Bu bir bakıma Erdoğan’ın kendi söylemiyle vurulması demek; başka bir deyişle kendi sözü bumerang misali kendisine döndü. Siyaset uzun ve dolambaçlı bir yol işte, yeterince dolaşırsanız bir gün bir kavşakta kendinizle karşılaşabiliyorsunuz. O gün Erdoğan’ın, bugün Hatimoğlulları’nın “devlet” söylemi ne kadar gerçekçi, bugün Erdoğan (veya AKP) nerede bitiyor devlet nerede başlıyor tartışmaya açık olmakla birlikte Hatimoğulları’nın bu sözünün topu Erdoğan’ın kucağına bıraktığı bir gerçek. Şimdi süreç içindeki yerini netleştirmesi gereken figür Erdoğan artık.

Öte yandan, bunların hepsi bir bakıma konjonktürel teferruat. Belki 200 yıldır hem Türkiye hem Ortadoğu bağlamında esas, temel ve değişmeyen sorun farklılıkları, farklı etno-dinsel grupları tek bir ülkede bir arada barış içinde yaşatacak bir siyasi ve sosyal sistem kurabilmek ve istikrarlı biçimde devam ettirebilmek. Gerek küresel gerek bölgesel geçmiş tecrübeler göstermiştir ki bunun yolu kimliklerin eşitliği üzerine bina edilmiş anayasal demokrasi ve hukuk düzenidir. Eldeki kimlikler içinden herhangi tek bir kimliği seçip onu kitlelere dayatmak, onlardan bu kimliği benimseyip, onun merkez tarafından tanımlanan çıkarlarını öncelemeleri beklenemez, beklenmemeli.

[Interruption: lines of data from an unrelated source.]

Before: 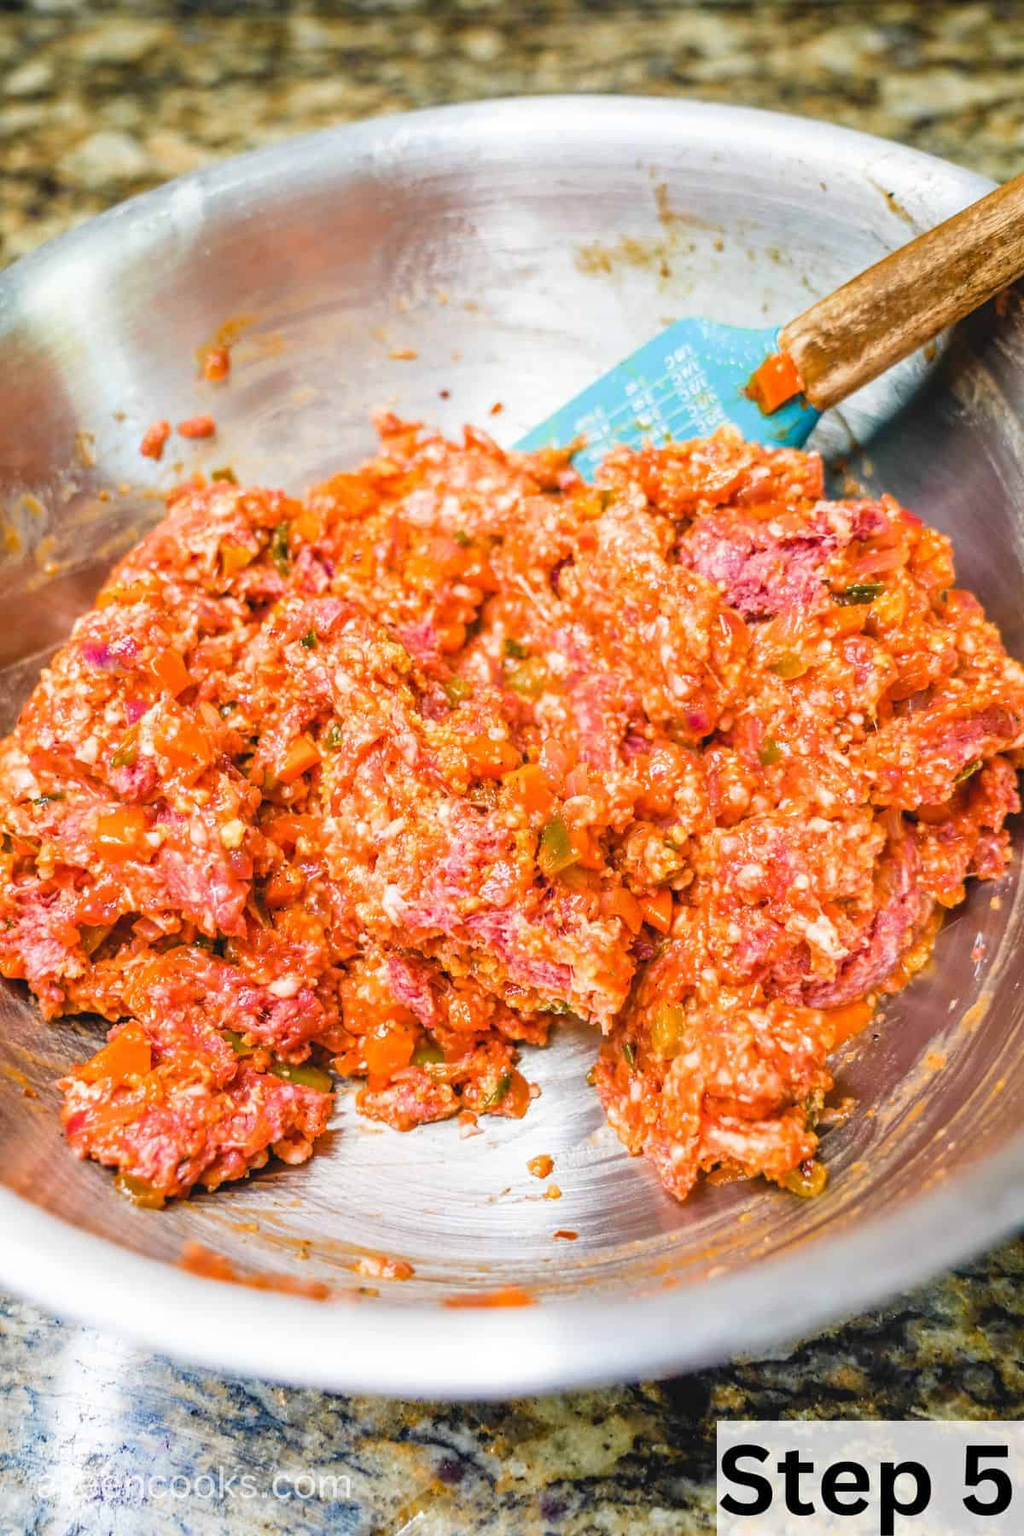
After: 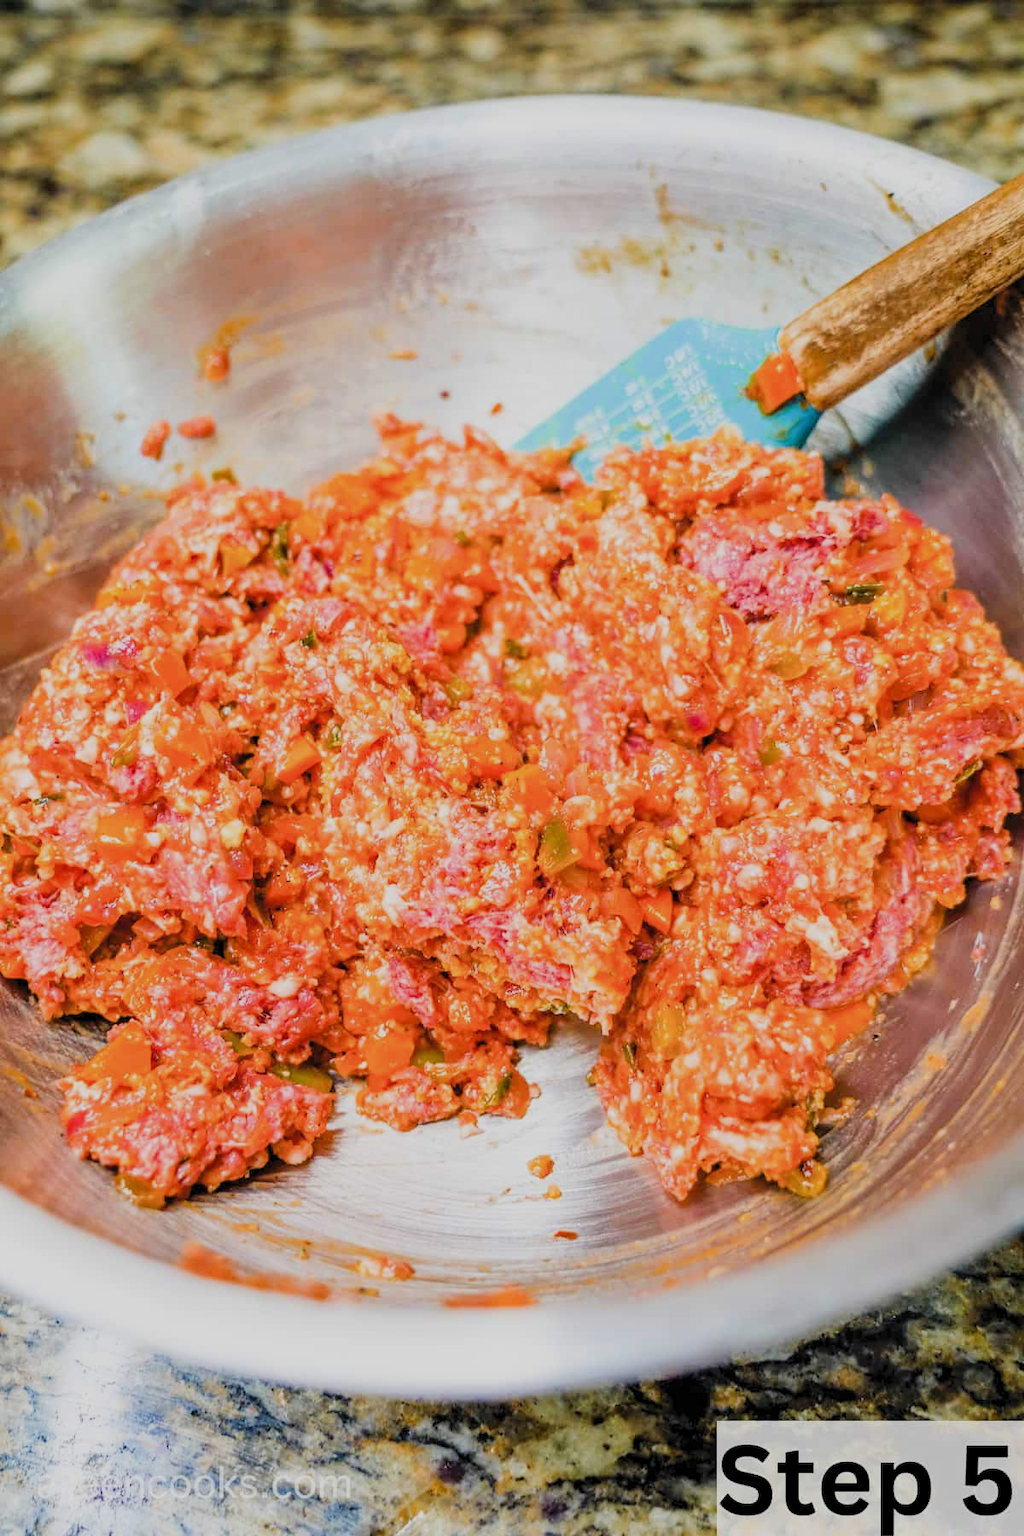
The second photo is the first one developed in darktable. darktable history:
shadows and highlights: shadows 62.66, white point adjustment 0.37, highlights -34.44, compress 83.82%
levels: levels [0.016, 0.5, 0.996]
filmic rgb: black relative exposure -7.65 EV, white relative exposure 4.56 EV, hardness 3.61
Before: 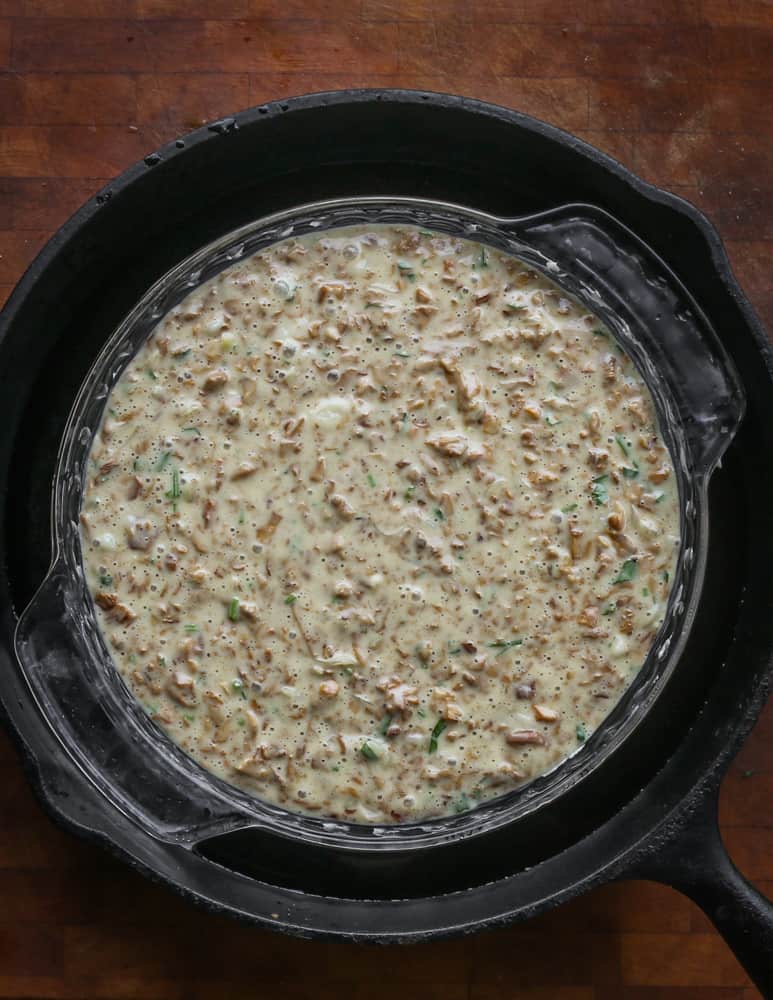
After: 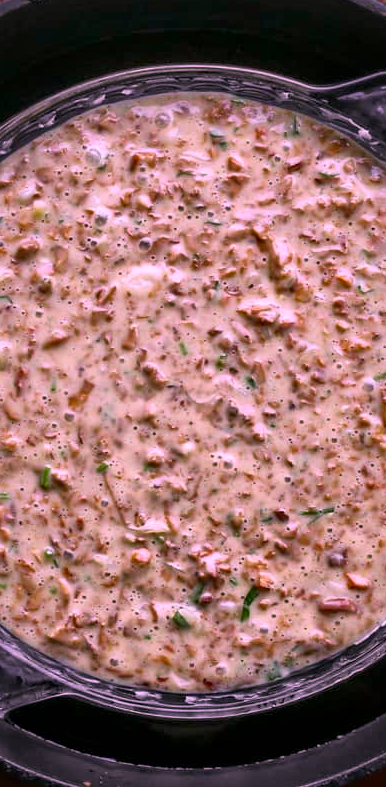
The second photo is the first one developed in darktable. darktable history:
color correction: highlights a* 19, highlights b* -11.85, saturation 1.66
crop and rotate: angle 0.023°, left 24.365%, top 13.199%, right 25.583%, bottom 7.962%
local contrast: mode bilateral grid, contrast 26, coarseness 60, detail 152%, midtone range 0.2
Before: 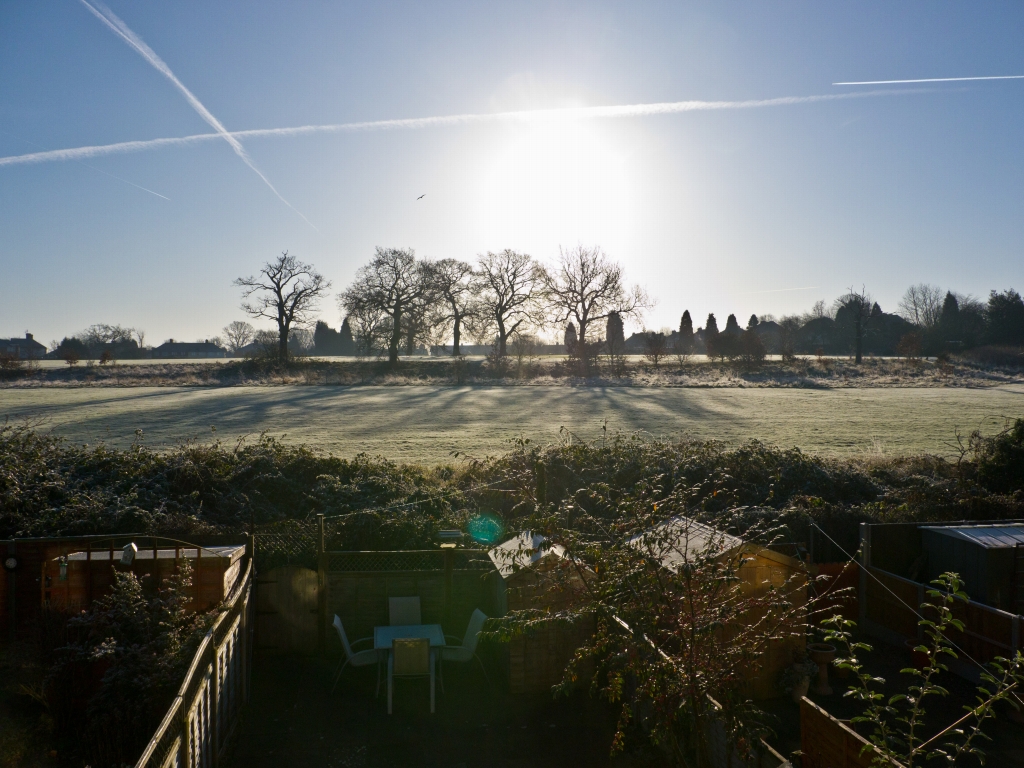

Bu, uzun vadede kalıcı bir istikrarın ve barışın zemini olacak bir yaklaşım değil.

Dolayısıyla, Kürtleri Türklük içinde tanımlamak ve eritmek nasıl işlemediyse Müslümanlıkla çerçevelemek de işlemeyecektir çünkü bu çerçeveyi benimseyecek milyonlarca Kürt olabileceği gibi benimsemeyecek milyonlarca Kürt de olacaktır. Aynı şekilde, milyonlarca Türk de Müslüman kimliğini öncelemeyi tercih etmeyecektir. (Bu ikilinin yanına Arapların eklenmesinin arkasındaki motivasyon ve amaç ayrı bir yazı konusu. Ayrıca sormak lazım, “Hangi Araplar?” diye.) Kaldı ki, bu “ümmet perspektifinin” somut meselelere dair ne söylediği de belli değil. Örneğin, anadilde eğitim bu Müslüman ittifakının neresine düşüyor? Kürtlere vadedilen nedir? Dört nal bir at, biraz da kılıç şakırtısı mı? İstiklal Savaşı yeniden şekilleniyor diyor Erdoğan ama sonrası itibariyle bu gönderme, Kürtler nezdinde çok da iyi olmayan hatıraları canlandırabilir. Tarih rafta durduğu gibi durmaz.